There was a moment on Saturday, August 12th that happened quickly but changed the course of everything that came after it. Around noon, a small group of white supremacists who had left the center of the protests at Emancipation Park walked down to an affordable housing complex called Friendship Court and, standing at its entrance, hurled racist slurs at black residents. Back at Emancipation Park, word spread among counter-protesters that Charlottesville black residents needed help, and a throng headed south to offer their bodies as support. But by time they got close to the housing complex, an organizer with Anarchist People of Color told them to turn back. The residents had already handled the situation, she told the marchers.

As they turned back up fourth street, the first march ran into another group of counter-protesters also under instructions to head to Friendship Court. It was a moment of jubilation — the residents had successfully defended themselves, and the official “Unite the Right” rally had been effectively shut down. The two marches merged, creating a huge congestion of people. But this mood lasted only a few minutes. It was into this rejoicing crowd that 20-year-old James Alex Fields Jr. gunned his car, then backed it up, and gunned it again.

It makes a cruel kind of sense that Heather Hyer and the others who were hit by Fields’ car had just come from standing in solidarity with residents of this particular public housing complex, for it lies at the very center of the city and at the center of what happened this weekend in more ways than one.

“The site itself is in the heart of downtown and the center of the city’s Strategic Investment Area,” a developer named Frank Grosch with the Piedmont Housing Authority (PHA) told a crowd assembled at the well-heeled Omni Hotel in September of 2015. “And it’s an extraordinarily valuable piece of real estate.” It was at that same breakfast fundraiser that Grosch announced that the PHA would acquire the 150-unit subsidized apartment complex in 2018 and redevelop it as a mixed-income neighborhood.

These days, Charlottesville can claim the title of “happiest city in America.” But happy for whom?

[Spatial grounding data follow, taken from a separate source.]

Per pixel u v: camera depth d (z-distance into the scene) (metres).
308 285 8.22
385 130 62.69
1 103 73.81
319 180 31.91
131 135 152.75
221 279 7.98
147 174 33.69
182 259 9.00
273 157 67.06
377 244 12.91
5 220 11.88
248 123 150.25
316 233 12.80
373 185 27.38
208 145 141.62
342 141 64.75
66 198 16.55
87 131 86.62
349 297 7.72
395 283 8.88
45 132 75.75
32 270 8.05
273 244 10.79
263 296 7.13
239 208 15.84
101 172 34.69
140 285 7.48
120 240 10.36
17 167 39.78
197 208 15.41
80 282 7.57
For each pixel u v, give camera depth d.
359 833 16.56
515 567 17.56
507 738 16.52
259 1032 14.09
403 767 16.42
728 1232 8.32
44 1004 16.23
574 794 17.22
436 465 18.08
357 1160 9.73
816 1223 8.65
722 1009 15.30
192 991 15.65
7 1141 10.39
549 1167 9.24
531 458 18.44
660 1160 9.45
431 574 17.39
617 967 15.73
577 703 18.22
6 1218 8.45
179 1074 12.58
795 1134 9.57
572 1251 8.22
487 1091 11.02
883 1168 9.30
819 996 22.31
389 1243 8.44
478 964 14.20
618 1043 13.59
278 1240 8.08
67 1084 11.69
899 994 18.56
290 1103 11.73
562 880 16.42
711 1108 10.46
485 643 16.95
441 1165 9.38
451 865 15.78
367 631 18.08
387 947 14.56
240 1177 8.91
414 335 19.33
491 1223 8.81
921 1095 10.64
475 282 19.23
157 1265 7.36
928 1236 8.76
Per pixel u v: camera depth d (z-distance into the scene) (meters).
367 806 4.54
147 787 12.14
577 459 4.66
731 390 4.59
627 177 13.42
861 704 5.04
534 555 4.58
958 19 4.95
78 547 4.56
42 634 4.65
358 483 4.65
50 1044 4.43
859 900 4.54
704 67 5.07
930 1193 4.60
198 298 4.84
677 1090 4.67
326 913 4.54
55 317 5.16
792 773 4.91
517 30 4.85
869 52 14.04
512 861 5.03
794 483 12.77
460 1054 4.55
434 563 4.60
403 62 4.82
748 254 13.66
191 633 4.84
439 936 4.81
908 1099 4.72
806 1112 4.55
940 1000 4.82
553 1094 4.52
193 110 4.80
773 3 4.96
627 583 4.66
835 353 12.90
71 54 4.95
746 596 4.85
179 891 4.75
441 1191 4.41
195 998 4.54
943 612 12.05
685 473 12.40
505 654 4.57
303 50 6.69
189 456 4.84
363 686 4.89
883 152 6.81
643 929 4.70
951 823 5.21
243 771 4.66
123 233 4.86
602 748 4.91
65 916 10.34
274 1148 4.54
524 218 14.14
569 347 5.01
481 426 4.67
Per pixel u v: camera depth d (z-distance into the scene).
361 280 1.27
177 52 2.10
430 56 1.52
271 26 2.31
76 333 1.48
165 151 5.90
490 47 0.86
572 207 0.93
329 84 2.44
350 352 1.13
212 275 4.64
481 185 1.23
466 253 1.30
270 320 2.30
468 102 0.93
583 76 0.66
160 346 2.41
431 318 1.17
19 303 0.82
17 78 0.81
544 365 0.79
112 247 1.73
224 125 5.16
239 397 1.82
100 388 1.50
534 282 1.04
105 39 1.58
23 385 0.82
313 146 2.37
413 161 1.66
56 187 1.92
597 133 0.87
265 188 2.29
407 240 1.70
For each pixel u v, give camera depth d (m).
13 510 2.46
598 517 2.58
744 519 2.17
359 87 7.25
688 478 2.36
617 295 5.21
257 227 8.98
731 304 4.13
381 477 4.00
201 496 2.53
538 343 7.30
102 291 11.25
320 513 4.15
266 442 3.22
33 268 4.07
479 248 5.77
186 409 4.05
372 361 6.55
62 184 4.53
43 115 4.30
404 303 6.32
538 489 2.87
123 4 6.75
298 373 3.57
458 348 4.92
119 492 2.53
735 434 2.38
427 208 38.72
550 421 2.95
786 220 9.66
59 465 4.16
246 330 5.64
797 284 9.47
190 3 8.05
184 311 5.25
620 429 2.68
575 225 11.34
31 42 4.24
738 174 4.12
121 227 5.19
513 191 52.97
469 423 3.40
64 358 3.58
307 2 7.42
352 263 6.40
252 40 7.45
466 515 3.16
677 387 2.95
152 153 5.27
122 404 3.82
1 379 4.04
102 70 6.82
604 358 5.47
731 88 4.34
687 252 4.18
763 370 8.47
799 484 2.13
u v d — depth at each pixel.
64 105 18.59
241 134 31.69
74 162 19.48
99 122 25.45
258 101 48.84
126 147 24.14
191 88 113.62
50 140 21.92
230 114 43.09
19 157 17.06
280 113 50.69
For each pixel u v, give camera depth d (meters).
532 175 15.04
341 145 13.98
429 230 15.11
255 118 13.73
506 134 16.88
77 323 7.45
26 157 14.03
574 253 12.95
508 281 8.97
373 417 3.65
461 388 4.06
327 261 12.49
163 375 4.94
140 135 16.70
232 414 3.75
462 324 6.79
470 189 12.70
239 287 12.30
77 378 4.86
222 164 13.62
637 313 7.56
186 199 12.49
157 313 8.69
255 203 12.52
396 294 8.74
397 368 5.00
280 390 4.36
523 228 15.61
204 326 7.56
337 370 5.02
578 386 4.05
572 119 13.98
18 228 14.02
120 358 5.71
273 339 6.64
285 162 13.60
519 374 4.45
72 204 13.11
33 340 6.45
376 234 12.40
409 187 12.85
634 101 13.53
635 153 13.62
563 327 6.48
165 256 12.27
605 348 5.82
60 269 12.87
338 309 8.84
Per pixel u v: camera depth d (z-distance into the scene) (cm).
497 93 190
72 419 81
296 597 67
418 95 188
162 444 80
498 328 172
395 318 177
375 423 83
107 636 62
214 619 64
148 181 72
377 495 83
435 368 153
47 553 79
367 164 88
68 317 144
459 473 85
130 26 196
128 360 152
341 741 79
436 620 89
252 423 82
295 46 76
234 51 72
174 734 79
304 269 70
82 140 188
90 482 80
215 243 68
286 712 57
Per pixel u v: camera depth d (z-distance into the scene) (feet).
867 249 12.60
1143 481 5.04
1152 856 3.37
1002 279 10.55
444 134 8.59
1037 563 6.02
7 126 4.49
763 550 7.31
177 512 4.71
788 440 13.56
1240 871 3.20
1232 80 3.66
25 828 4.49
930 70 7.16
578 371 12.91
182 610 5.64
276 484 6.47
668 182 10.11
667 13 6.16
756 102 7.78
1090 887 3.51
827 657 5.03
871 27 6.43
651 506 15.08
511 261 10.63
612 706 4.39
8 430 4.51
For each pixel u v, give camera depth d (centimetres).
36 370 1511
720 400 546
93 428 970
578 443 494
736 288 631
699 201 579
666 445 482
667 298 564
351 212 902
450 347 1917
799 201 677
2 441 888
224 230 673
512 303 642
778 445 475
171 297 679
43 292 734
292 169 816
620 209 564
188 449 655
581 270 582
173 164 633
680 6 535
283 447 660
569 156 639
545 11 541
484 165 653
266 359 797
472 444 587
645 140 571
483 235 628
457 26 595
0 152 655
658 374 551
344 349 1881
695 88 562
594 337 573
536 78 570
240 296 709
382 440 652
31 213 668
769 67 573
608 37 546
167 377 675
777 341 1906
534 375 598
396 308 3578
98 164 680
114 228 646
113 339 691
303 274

The average annual income for a family in Friendship Court today is $ 10,800, but nearly $ 50,000 for Charlottesville at large. Rents here are high across the board, on par with the expensive suburbs of Northern Virginia. Nearly a third of residents do not earn a wage that allows them to pay for food, clothing, housing, and transportation and almost half of Charlottesville renters are “cost burdened, meaning they spend over 30% of household income on housing.

“Charlottesville has always been divided,” said Tanesha Hudson, a local activist who has lived in town all her life. “There’s a rich set of people in the city and there’s a poor set of people in the city. It took this rally and someone dying for people to be willing to talk about it.”

Charlottesville’s public policies in regards to housing, education and criminal justice show white supremacy, or a deference to it, in the highest echelons of power. During the 1960s urban renewal, Charlottesville’s thriving Black residential-business district, Vinegar Hill, was demolished. In 1954, City Council passed a measure wherein “unsanitary and unsafe” houses would be taken over by the housing authority. Through a combination of political machinations and displacing black families to public housing, the city succeeded in razing the entire neighborhood to the ground. Today, the public housing is now dilapidated after decades of neglect and what were once middle class black-owned homes and businesses are mostly parking lots and open space that facilitate the flow of traffic between the University of Virginia and the boutique-lined Downtown Mall where the August 12th confrontation largely took place.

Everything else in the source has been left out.